– Associate Director, University of Utah, United States
Body: With the widespread use of Next-Generation Sequencing (NGS) for HLA genotyping, ~6,000 novel alleles are added annually to the IPD-IMGT/HLA database. Assessing the nature of variations, particularly non-synonymous ones, is crucial for evaluating HLA compatibility in transplantation, as they can alter antigen recognition or HLA protein expression. We present a case of a 29-year-old female evaluated as a potential living liver donor for her son. HLA typing by NGS (Holotype HLA™; Omixon/Werfen) identified a novel HLA-DQB1*04 allele differing from the reference DQB1*04:02:01:04 by a single nucleotide G>A substitution in exon 5, encoding cytoplasmic domain. Recipient typing revealed he shared the novel HLA-DQB1*04 allele with the donor. A novel HLA variant in the cytoplasmic domain may affect surface expression, trafficking, and protein interactions, potentially altering allo-responses. To assess the impact of novelty, we used the built-in amino acid sequence analysis tool (HLATwin™ 4.9.0), which provided protein sequence data for all exons except exon 5, thus lacking clarity on the substitution's nature (Figure 1). In contrast, NGSengine®-Turbo (GenDx) confirmed a non-synonymous nature of G>A substitution, resulting in Gly229Ala (Figure 2). Further analysis revealed that the patient had an “A” nucleotide present at the acceptor splice site at the end of intron 4, which is known to splice out exon 5. This aligns with previous studies showing that HLA-DQB1 exon 5 expression varies based on a G/A polymorphism at the intron 4 splice site. When "A" is present, exon 5 is usually spliced out, producing a protein shorter by eight amino acids. This analysis confirmed that exon 5 may not be expressed in the mature DQ4 protein in the present case. Although the impact of exon 5 exclusion on HLA-DQ expression is unknown, the observed novelty appears clinically insignificant given its absence in the mature protein.
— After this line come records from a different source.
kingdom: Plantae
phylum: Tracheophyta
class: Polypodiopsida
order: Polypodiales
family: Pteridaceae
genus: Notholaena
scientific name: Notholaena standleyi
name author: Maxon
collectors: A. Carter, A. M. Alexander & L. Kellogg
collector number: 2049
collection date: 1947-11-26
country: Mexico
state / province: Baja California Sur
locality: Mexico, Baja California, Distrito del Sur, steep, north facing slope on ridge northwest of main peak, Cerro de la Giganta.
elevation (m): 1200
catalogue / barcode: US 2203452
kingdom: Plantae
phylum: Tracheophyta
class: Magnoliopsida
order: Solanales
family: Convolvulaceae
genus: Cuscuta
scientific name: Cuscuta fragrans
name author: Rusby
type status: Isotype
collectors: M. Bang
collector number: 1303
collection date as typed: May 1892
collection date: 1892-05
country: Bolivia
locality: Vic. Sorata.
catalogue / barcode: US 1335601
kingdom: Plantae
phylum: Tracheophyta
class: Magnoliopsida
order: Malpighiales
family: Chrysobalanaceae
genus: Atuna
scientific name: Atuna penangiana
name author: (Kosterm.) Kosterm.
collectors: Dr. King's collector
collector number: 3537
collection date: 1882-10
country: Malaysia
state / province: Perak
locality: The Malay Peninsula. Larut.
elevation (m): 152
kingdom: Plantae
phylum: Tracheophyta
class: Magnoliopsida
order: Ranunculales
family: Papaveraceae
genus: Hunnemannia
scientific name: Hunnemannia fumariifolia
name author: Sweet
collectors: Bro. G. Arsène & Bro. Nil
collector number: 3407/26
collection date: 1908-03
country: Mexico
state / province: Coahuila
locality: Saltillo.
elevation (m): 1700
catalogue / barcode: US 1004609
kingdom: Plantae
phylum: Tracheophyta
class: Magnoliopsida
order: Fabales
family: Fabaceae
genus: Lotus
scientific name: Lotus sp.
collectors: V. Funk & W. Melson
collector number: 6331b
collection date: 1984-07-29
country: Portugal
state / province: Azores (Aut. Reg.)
Conclusion: In this case, both the reference and novel DQB1*04:02 alleles carry a G>A substitution at the intron 4 splice site, leading to the exclusion of Exon 5 from the mature HLA-DQ4 protein. As the resulting amino acid change is not expressed, the variant is clinically insignificant for transplantation. This underscores the importance of assessing intronic splice sites and sequence-level data when evaluating the impact of novel HLA alleles.